It's amazing that people continue to spout this "bandwidth is free" notion over and over again. Based upon economics, could someone please explain to me how service providers can run a business by giving away bandwidth? I work at a small networking startup, with a moderate speed connection to the Internet. If bandwidth was essentially free, our company would have an OC48c connection to the service provider. Our company would perform all of its backups over the network to an offsite data center. I would be downloading movies from a new "electronic online video rental" company so I could watch it at home (until my home received an OC48c and I streamed it directly). I would install cameras at home that I can login into from work and watch constantly as a security measure. Using these simple examples, I estimate that I could easily consume several Mbps on average. So could everyone else. Is bandwidth still so plentiful that it could be given away and QoS is not needed? Let's compare bandwidth to another product that is getting cheaper: PCs. PCs continually offer much better performance at the same price, but are not free. The "free PCs" model is simply a way of offsetting the cost to another party that sees value in getting captive long-term clients. The PC maker still gets paid. Likewise, bandwidth will continue to cheaper, but will not be free. As with PCs, the cost of bandwidth may be offset by a third party, but that is not "free bandwidth". The service provider still gets paid. How much depends upon factors like the QoS, the bandwidth, and the service availability. Well paid (read profitable) service providers are good for all of us. This includes the end customers, who need a service provider that can investment in good facilities, equipment, and most of all, talented people to run the network. Prabhu "Steve Riley (MCS)" wrote:
Nice to see that I'm not the only one believing in the foolishness of QoS hype. Bandwidth is essentially free, and will always be cheaper than QoS. And since in the end nearly all decisions are based on economics, it should be apparent which is the more logical decision.

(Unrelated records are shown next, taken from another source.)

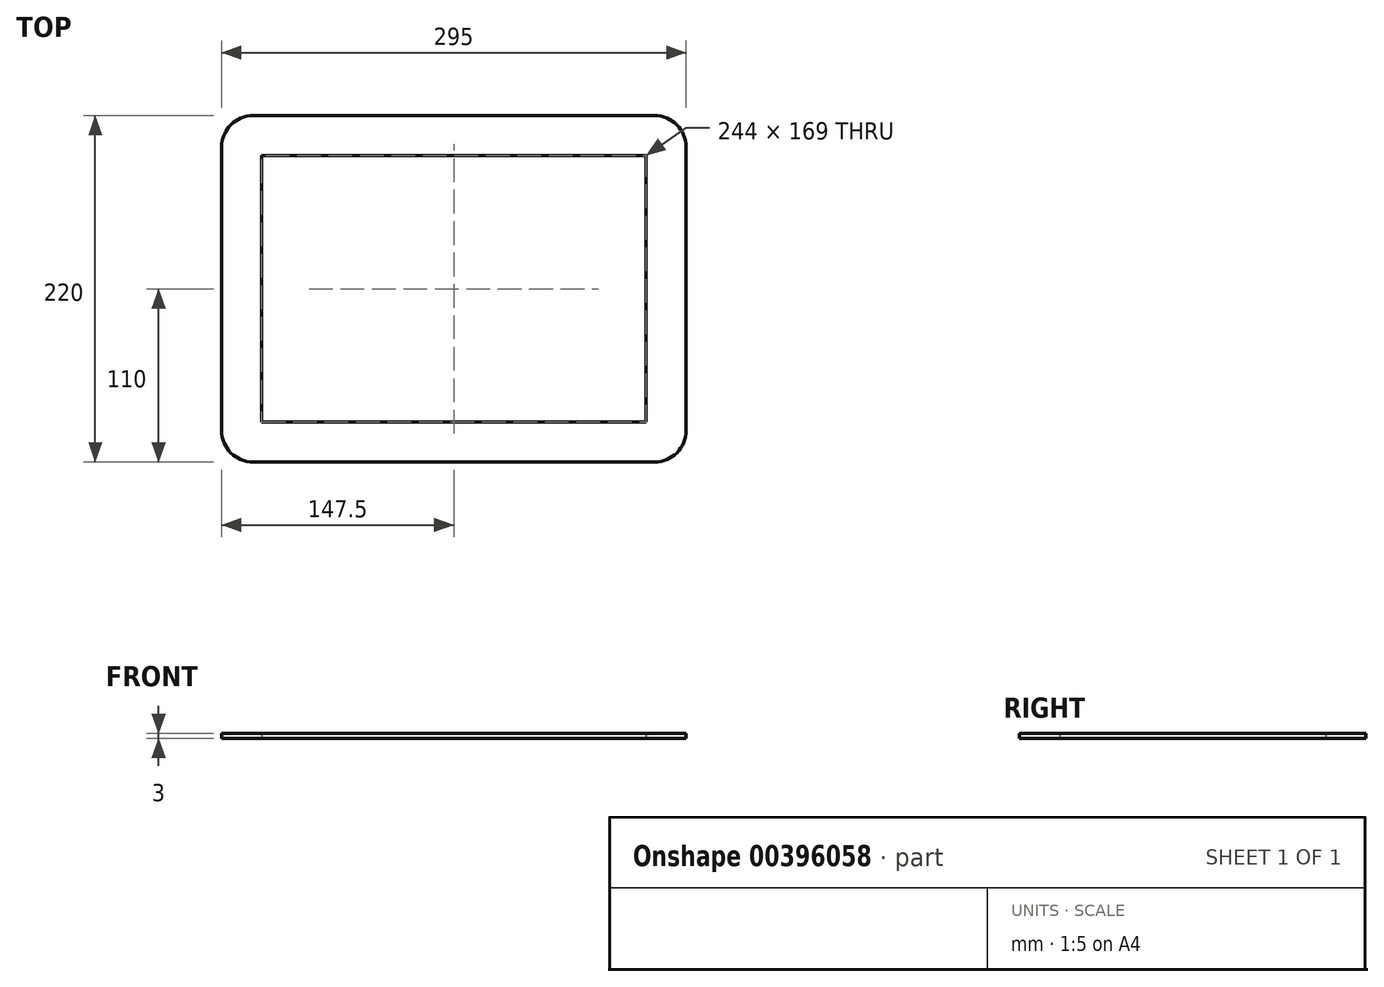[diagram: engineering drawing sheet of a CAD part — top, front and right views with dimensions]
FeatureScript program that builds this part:
annotation { "Feature Type Name" : "Feature", "Feature Type Description" : "" }
export const myFeature = defineFeature(function(context is Context, id is Id, definition is map)
    precondition{}
    {
        {
            var Q0;
            Q0=qCreatedBy(makeId("Top.planeOp"),FACE);
            var sketch = newSketch(context, id + "F0", { "sketchPlane" : qUnion([Q0])});
            skLineSegment(sketch, "E0.bottom", {"start": v(-127.5, 110) * mm, "end": v(127.5, 110) * mm});
            skLineSegment(sketch, "E0.top", {"start": v(-127.5, -110) * mm, "end": v(127.5, -110) * mm});
            skLineSegment(sketch, "E0.left", {"start": v(-147.5, 90) * mm, "end": v(-147.5, -90) * mm});
            skLineSegment(sketch, "E0.right", {"start": v(147.5, 90) * mm, "end": v(147.5, -90) * mm});
            skPoint(sketch, "E0.middle", {"position": v(0, 0) * mm});
            skPoint(sketch, "E1.visualSharp", {"position": v(-147.5, 110) * mm});
            skArc(sketch, "E1.filletArc", {"start": v(-127.5, 110) * mm, "mid": v(-141.64, 104.14) * mm, "end": v(-147.5, 90) * mm});
            skPoint(sketch, "E2.visualSharp", {"position": v(-147.5, -110) * mm});
            skArc(sketch, "E2.filletArc", {"start": v(-147.5, -90) * mm, "mid": v(-141.64, -104.14) * mm, "end": v(-127.5, -110) * mm});
            skPoint(sketch, "E3.visualSharp", {"position": v(147.5, -110) * mm});
            skArc(sketch, "E3.filletArc", {"start": v(127.5, -110) * mm, "mid": v(141.64, -104.14) * mm, "end": v(147.5, -90) * mm});
            skPoint(sketch, "E4.visualSharp", {"position": v(147.5, 110) * mm});
            skArc(sketch, "E4.filletArc", {"start": v(147.5, 90) * mm, "mid": v(141.64, 104.14) * mm, "end": v(127.5, 110) * mm});
            skLineSegment(sketch, "E5.bottom", {"start": v(-122, 84.5) * mm, "end": v(122, 84.5) * mm});
            skLineSegment(sketch, "E5.top", {"start": v(-122, -84.5) * mm, "end": v(122, -84.5) * mm});
            skLineSegment(sketch, "E5.left", {"start": v(-122, 84.5) * mm, "end": v(-122, -84.5) * mm});
            skLineSegment(sketch, "E5.right", {"start": v(122, 84.5) * mm, "end": v(122, -84.5) * mm});
            skSolve(sketch);
        }
        {
            var Q0;
            Q0=qSketchRegion(id+"F0",true);
            extrude(context, id + "F1", {"entities" : qUnion([Q0]), "depth" : 3 * mm});
        }
    });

Allow me to point you to an interesting paper called "Rise of the Stupid Network." Many of you here may have already seen this. It was written back in 1997 by David Isenberg, then a reasearcher at AT&T Labs (Isenberg is now an independent consultant). His paper profoundly changed my views on QoS and made me realize that networks perform best when we limit how smart they get and ensure that networks focus on transport only. I urge everyone to read it.
Paper: http://www.rageboy.com/stupidnet.html Isenberg's site: http://www.isen.com/
_________________________________________________________ Steve Riley Microsoft Telecommunications Practice in Denver, Colorado email: mailto:steriley@microsoft.com call: +1 303 521-4129 (cellular) page: +1 888 440-6249 or mailto:4406249@skytel.com Applying computer technology is simply finding the right wrench to pound in the correct screw.
-----Original Message----- From: Vadim Antonov [mailto:avg@kotovnik.com] Sent: Monday, May 17, 1999 12:28 PM To: nanog@merit.edu; pete@kruckenberg.com Subject: Re: Is anyone actually USING IP QoS?
Yep. Altough not _all_ QoS schemes are broken-as-designed. The most trivial per-packet priority combined with ingress priority mix shaping works. Ths idea of end-to-end whatever reservations or guarantees is usually propounded by people who either neglected their CS courses or those who are trying to sell it.
Yep. The biggest QoS secret is that nobody actually needs it. Bandwidth is cheap and is growing cheaper. The manpower needed to deploy and maintain QoS is getting more and more expensive.